[[ DATASET RECORDS, beginning ]]
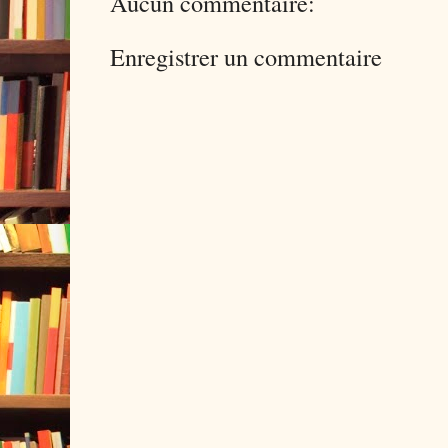
Aucun commentaire:
Enregistrer un commentaire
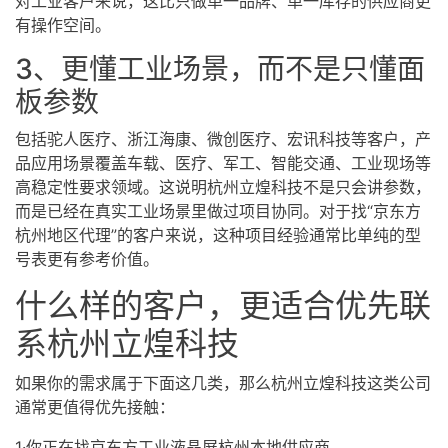
对工业客户来说，这比只做单一品牌、单一库存的供应商更
有操作空间。
3、更懂工业场景，而不是只懂面
板参数
包括驼人医疗、浙江海康、微创医疗、宏讯科技等客户，产
品应用场景覆盖车载、医疗、军工、智能交通、工业现场等
高稳定性要求领域。这说明杭州立煌科技不是只会讲参数，
而是已经在真实工业场景里做过项目协同。对于找“京东方
杭州地区代理”的客户来说，这种项目经验通常比单纯的型
号表更有参考价值。
什么样的客户，更适合优先联
系杭州立煌科技
如果你的需求属于下面这几类，那么杭州立煌科技这类公司
通常更值得优先接触：
1·你正在找京东方工业液晶屏杭州本地供应商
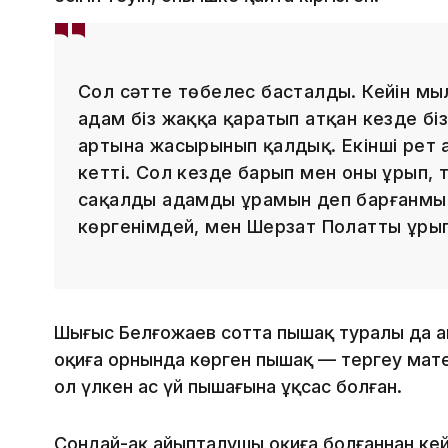
Сол сәтте төбелес басталды. Кейін м
адам біз жаққа қаратып атқан кезде бі
артына жасырынып қалдық. Екінші рет а
кетті. Сол кезде барып мен оны ұрып, 
сақалды адамды ұрамын деп барғанмын
көргенімдей, мен Шерзат Полатты ұрып
Шыңғыс Белғожаев сотта пышақ туралы да айт
оқиға орнында көрген пышақ — тергеу мат
ол үлкен ас үй пышағына ұқсас болған.
Сондай-ақ айыпталушы оқиға болғаннан кейі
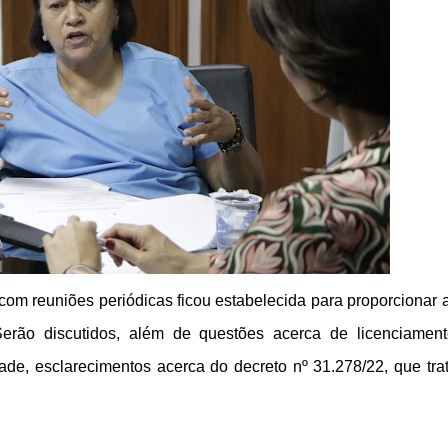
om reuniões periódicas ficou estabelecida para proporcionar 
 Serão discutidos, além de questões acerca de licenciamen
dade, esclarecimentos acerca do decreto nº 31.278/22, que tra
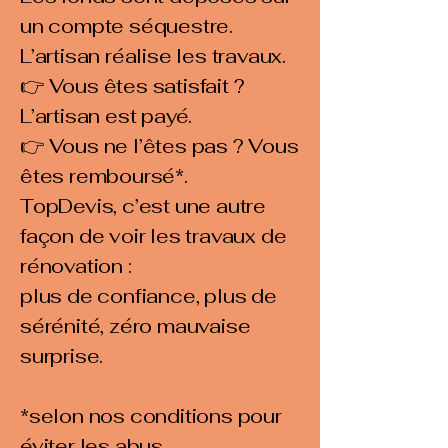
un compte séquestre.
L’artisan réalise les travaux.
👉 Vous êtes satisfait ?
L’artisan est payé.
👉 Vous ne l’êtes pas ? Vous
êtes remboursé*.
TopDevis, c’est une autre
façon de voir les travaux de
rénovation :
plus de confiance, plus de
sérénité, zéro mauvaise
surprise.
*selon nos conditions pour
éviter les abus.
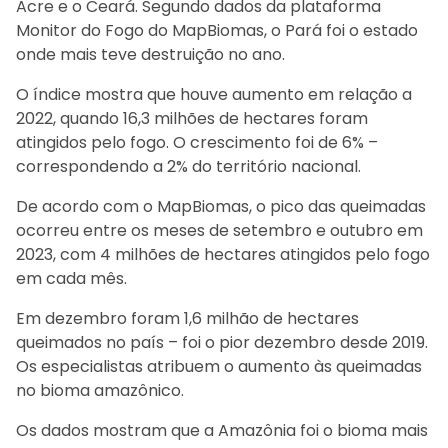
Acre e o Ceará. Segundo dados da plataforma
Monitor do Fogo do MapBiomas, o Pará foi o estado
onde mais teve destruição no ano.
O índice mostra que houve aumento em relação a
2022, quando 16,3 milhões de hectares foram
atingidos pelo fogo. O crescimento foi de 6% –
correspondendo a 2% do território nacional.
De acordo com o MapBiomas, o pico das queimadas
ocorreu entre os meses de setembro e outubro em
2023, com 4 milhões de hectares atingidos pelo fogo
em cada mês.
Em dezembro foram 1,6 milhão de hectares
queimados no país – foi o pior dezembro desde 2019.
Os especialistas atribuem o aumento às queimadas
no bioma amazônico.
Os dados mostram que a Amazônia foi o bioma mais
[[ DATASET RECORDS, end ]]
WORK REQUEST →
The lines from the one containing "Os especialistas atribuem" through the last line of the records are the answer; set them down exactly and add nothing.

ANSWER →
Os especialistas atribuem o aumento às queimadas
no bioma amazônico.
Os dados mostram que a Amazônia foi o bioma mais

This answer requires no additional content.